Data Analysis - Identification of duplicate files on Eagle

Recently, we’ve been bumping into our storage limit on Eagle (our Synology DS413):

(http://eagle.fish.washington.edu/Arabidopsis/20160114_eagle_storage.jpg)

Being fairly certain that there’s a significant amount of large datasets that is duplicated throughout Eagle, I ran a program on Linux called “fslint”. It searches for duplicates files based on a few parameters and is smart enough to be able to compare files with different filenames that share the same file contents!

I decided to check for duplicate files in the Eagle/archive folder and the Eagle/web folder. Initially, I tried searching for duplicates across all of Eagle, but after a week of running I got tired of waiting for results and ran the analysis on those two directories independently. As such, there is a possibility that there are more duplicates (consuming even more space) across the remainder of Eagle that have not been identified. However, this is a good starting point.

Here are the two output files from the fslint analysis:

To get a summary of the fslint output, I tallied the total amount of duplicates files that were >100MB in size. This was performed in a Jupyter notebook (see below): Notebook Viewer: 20160114_wasted_space_synologies.ipynb Jupyter (IPython) Notebook File: 20160114_wasted_space_synologies.ipynb

Here are the cleaned output files from the fslint analysis:

Summary

There are duplicates of files (>100MB in size) that are consuming at least 730GB!

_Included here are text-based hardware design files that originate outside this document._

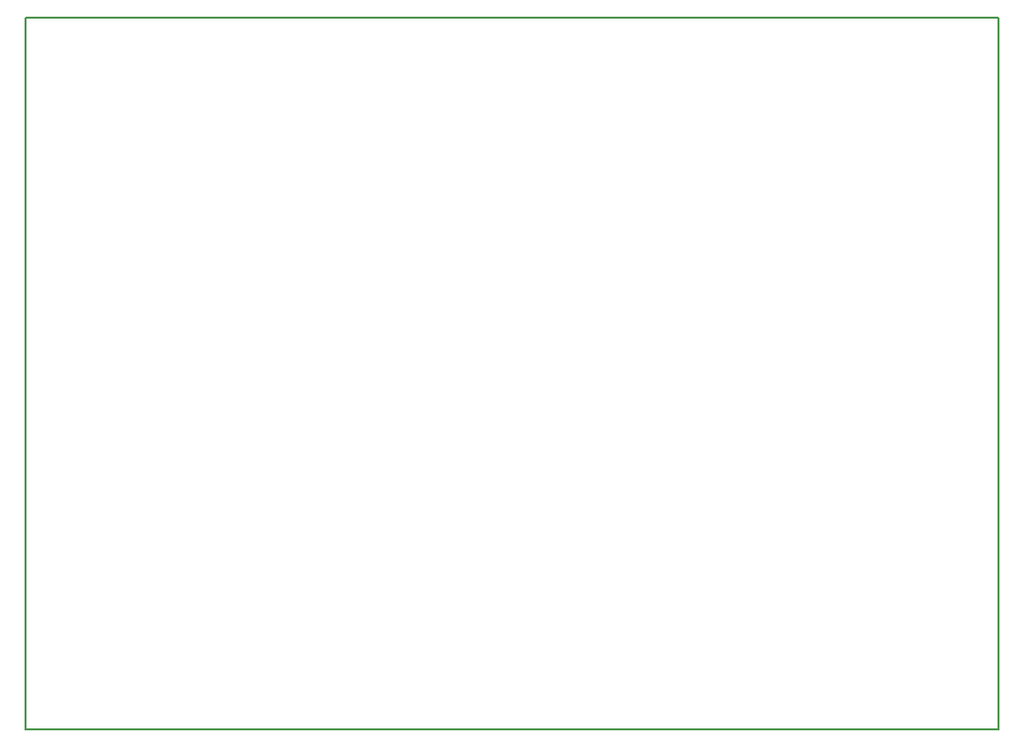
<source format=gbr>
%TF.GenerationSoftware,KiCad,Pcbnew,(7.0.0)*%
%TF.CreationDate,2023-04-20T22:31:56-06:00*%
%TF.ProjectId,Phase_B_PCB_Prototype,50686173-655f-4425-9f50-43425f50726f,rev?*%
%TF.SameCoordinates,Original*%
%TF.FileFunction,Profile,NP*%
%FSLAX46Y46*%
G04 Gerber Fmt 4.6, Leading zero omitted, Abs format (unit mm)*
G04 Created by KiCad (PCBNEW (7.0.0)) date 2023-04-20 22:31:56*
%MOMM*%
%LPD*%
G01*
G04 APERTURE LIST*
%TA.AperFunction,Profile*%
%ADD10C,0.150000*%
%TD*%
G04 APERTURE END LIST*
D10*
X70866000Y-58547000D02*
X154813000Y-58547000D01*
X154813000Y-58547000D02*
X154813000Y-119888000D01*
X154813000Y-119888000D02*
X70866000Y-119888000D01*
X70866000Y-119888000D02*
X70866000Y-58547000D01*
M02*

</source>
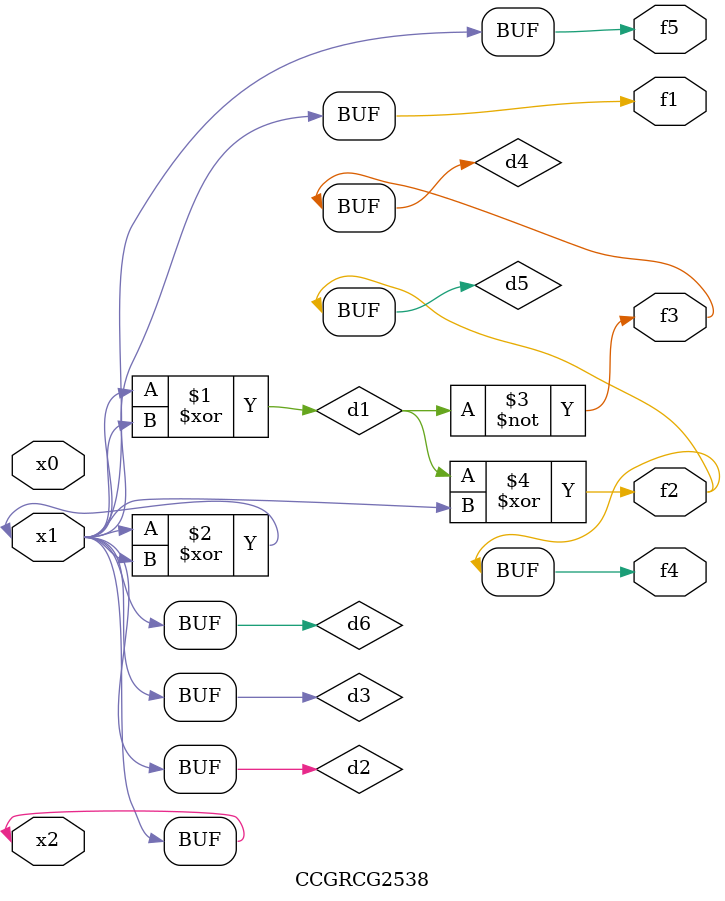
<source format=v>
module CCGRCG2538(
	input x0, x1, x2,
	output f1, f2, f3, f4, f5
);

	wire d1, d2, d3, d4, d5, d6;

	xor (d1, x1, x2);
	buf (d2, x1, x2);
	xor (d3, x1, x2);
	nor (d4, d1);
	xor (d5, d1, d2);
	buf (d6, d2, d3);
	assign f1 = d6;
	assign f2 = d5;
	assign f3 = d4;
	assign f4 = d5;
	assign f5 = d6;
endmodule

</source>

Since the majority of these files exist in the Eagle/web folder, careful consideration will have to be taken in determining which duplicates (if any) can be deleted since it’s highly possible that there are notebooks that link to some of the files. Regardless, this analysis shows just how space is being consumed by the presence of large, duplicate files; something to consider for future data handling/storage/analysis with Eagle.